**YOUR TASK:** From the entries that follow, copy exactly the lines beginning at the line holding "left front paw: (107, 224)" and continuing through the line holding "right front paw: (133, 184)".

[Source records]
---

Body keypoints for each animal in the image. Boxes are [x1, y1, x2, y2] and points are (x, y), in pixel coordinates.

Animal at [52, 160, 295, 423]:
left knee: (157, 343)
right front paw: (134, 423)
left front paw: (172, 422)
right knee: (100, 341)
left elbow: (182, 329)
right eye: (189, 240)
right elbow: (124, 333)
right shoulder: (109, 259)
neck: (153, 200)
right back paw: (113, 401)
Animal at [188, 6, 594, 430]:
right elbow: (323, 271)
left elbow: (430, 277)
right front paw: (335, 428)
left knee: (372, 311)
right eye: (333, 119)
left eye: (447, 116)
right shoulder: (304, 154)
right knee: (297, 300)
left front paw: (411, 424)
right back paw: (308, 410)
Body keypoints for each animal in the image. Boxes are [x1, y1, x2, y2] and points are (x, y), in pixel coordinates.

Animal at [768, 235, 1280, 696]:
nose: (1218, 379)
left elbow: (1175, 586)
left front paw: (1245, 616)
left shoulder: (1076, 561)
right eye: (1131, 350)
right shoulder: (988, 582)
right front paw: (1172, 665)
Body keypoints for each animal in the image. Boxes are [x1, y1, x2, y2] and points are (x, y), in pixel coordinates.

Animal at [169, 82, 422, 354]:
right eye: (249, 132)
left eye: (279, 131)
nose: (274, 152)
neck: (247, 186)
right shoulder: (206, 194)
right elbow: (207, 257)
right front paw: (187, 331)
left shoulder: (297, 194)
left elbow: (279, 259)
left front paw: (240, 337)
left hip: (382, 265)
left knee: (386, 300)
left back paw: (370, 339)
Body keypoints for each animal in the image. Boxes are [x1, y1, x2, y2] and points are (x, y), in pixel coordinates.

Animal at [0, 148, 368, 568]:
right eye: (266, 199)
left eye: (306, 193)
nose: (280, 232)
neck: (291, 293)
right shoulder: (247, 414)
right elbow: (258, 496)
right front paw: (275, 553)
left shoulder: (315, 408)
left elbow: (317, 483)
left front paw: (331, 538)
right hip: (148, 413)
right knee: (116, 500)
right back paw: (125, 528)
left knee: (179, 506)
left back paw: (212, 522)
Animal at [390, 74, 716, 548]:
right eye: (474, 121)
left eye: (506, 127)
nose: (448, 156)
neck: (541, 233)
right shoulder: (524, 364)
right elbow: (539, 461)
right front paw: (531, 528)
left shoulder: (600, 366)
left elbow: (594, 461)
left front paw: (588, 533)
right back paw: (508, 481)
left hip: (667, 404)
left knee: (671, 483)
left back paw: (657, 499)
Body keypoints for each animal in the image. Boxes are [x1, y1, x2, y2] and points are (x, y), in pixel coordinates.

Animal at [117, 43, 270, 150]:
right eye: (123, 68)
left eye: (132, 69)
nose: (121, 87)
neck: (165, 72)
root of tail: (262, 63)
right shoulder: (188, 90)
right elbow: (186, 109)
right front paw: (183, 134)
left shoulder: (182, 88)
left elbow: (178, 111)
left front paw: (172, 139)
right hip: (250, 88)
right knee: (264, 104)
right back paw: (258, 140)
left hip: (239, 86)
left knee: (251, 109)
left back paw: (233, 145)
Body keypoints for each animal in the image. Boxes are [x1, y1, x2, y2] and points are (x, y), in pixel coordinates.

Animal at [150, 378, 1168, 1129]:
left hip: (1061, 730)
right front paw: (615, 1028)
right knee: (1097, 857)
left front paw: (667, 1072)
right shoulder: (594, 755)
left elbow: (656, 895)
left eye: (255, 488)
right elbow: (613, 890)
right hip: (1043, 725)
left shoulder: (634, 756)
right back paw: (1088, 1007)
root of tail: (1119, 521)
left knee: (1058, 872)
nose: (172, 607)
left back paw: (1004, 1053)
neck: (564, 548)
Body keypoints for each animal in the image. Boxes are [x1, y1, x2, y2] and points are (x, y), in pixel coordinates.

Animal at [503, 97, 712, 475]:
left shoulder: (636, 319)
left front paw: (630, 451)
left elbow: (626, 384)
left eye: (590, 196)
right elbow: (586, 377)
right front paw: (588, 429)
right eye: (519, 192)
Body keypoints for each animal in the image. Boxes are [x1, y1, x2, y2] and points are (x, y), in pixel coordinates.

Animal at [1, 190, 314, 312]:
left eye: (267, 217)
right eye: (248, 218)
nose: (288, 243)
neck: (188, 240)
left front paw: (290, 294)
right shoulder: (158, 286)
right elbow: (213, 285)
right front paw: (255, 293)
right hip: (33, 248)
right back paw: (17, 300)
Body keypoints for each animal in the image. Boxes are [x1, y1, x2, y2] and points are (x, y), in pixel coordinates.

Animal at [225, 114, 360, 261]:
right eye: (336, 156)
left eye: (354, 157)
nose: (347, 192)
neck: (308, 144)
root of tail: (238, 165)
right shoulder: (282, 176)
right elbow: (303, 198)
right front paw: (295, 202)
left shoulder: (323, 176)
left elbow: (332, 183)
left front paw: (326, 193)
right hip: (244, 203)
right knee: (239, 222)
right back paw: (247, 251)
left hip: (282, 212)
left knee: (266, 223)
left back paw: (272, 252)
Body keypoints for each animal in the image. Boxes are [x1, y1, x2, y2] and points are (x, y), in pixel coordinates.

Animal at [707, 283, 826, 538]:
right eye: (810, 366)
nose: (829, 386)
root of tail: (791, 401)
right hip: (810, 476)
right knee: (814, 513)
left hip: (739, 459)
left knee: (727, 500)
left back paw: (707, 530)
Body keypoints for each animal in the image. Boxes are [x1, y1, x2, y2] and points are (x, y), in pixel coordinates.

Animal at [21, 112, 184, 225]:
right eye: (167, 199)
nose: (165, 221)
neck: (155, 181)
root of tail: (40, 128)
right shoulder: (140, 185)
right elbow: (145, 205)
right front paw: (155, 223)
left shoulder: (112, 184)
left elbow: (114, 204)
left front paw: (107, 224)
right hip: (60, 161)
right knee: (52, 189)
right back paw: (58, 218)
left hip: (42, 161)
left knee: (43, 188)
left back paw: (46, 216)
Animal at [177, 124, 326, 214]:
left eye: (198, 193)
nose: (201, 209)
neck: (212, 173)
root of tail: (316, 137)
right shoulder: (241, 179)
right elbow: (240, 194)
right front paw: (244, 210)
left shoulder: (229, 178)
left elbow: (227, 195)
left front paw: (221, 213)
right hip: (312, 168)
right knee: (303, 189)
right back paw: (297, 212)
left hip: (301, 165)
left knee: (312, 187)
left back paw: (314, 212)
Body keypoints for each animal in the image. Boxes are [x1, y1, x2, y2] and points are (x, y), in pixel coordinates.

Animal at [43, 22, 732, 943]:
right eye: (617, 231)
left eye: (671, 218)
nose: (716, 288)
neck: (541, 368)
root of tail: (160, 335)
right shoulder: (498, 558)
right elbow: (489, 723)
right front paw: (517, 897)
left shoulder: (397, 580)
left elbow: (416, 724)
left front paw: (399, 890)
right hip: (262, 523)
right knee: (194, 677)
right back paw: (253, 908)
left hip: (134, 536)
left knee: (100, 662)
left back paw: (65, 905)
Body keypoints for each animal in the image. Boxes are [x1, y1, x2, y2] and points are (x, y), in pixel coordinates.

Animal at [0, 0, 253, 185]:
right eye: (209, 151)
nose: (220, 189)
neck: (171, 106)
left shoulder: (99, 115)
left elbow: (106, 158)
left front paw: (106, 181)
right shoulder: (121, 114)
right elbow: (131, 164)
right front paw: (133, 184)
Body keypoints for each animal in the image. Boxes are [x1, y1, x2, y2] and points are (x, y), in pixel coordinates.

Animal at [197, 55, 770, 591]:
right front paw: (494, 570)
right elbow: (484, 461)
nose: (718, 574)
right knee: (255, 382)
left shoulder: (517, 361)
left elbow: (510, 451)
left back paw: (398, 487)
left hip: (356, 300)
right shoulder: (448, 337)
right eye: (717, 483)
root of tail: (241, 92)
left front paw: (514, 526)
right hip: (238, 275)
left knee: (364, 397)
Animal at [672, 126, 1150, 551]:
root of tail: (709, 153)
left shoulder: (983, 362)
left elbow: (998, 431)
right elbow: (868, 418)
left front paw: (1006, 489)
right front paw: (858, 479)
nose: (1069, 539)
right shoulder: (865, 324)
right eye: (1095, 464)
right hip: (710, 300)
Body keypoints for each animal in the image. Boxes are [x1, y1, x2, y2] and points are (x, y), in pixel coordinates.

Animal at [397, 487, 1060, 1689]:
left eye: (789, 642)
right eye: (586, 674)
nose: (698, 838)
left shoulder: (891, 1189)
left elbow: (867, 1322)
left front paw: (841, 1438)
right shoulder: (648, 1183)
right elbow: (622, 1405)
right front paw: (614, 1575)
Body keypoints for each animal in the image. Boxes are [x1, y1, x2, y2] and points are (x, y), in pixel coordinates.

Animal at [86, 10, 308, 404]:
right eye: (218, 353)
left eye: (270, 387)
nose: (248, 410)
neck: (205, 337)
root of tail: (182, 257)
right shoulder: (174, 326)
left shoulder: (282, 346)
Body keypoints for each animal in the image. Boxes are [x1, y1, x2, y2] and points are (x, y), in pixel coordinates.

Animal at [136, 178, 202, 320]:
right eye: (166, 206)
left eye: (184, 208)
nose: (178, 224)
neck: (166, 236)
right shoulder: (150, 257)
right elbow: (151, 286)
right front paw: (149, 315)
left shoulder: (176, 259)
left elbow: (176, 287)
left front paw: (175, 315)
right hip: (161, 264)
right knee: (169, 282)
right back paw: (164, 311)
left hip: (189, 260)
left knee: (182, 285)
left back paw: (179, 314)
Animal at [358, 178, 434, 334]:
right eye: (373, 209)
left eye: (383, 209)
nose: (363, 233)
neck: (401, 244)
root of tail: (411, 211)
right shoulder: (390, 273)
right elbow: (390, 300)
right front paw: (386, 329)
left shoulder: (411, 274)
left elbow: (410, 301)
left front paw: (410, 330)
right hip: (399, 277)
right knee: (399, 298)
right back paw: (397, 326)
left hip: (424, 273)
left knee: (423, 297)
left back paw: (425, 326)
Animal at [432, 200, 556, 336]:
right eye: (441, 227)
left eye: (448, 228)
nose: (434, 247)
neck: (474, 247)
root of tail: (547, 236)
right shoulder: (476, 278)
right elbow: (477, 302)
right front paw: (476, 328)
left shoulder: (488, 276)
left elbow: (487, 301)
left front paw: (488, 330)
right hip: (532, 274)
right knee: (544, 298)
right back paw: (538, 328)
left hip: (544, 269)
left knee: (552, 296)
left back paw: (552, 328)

---

**SOLUTION TO THIS EXERCISE:**
left front paw: (107, 224)
right hip: (60, 161)
right knee: (52, 189)
right back paw: (58, 218)
left hip: (42, 161)
left knee: (43, 188)
left back paw: (46, 216)
Animal at [177, 124, 326, 214]:
left eye: (198, 193)
nose: (201, 209)
neck: (212, 173)
root of tail: (316, 137)
right shoulder: (241, 179)
right elbow: (240, 194)
right front paw: (244, 210)
left shoulder: (229, 178)
left elbow: (227, 195)
left front paw: (221, 213)
right hip: (312, 168)
right knee: (303, 189)
right back paw: (297, 212)
left hip: (301, 165)
left knee: (312, 187)
left back paw: (314, 212)
Body keypoints for each animal in the image. Boxes are [x1, y1, x2, y2] and points are (x, y), in pixel coordinates.

Animal at [43, 22, 732, 943]:
right eye: (617, 231)
left eye: (671, 218)
nose: (716, 288)
neck: (541, 368)
root of tail: (160, 335)
right shoulder: (498, 558)
right elbow: (489, 723)
right front paw: (517, 897)
left shoulder: (397, 580)
left elbow: (416, 724)
left front paw: (399, 890)
right hip: (262, 523)
right knee: (194, 677)
right back paw: (253, 908)
left hip: (134, 536)
left knee: (100, 662)
left back paw: (65, 905)
Body keypoints for each animal in the image. Boxes are [x1, y1, x2, y2] and points are (x, y), in pixel coordinates.

Animal at [0, 0, 253, 185]:
right eye: (209, 151)
nose: (220, 189)
neck: (171, 106)
left shoulder: (99, 115)
left elbow: (106, 158)
left front paw: (106, 181)
right shoulder: (121, 114)
right elbow: (131, 164)
right front paw: (133, 184)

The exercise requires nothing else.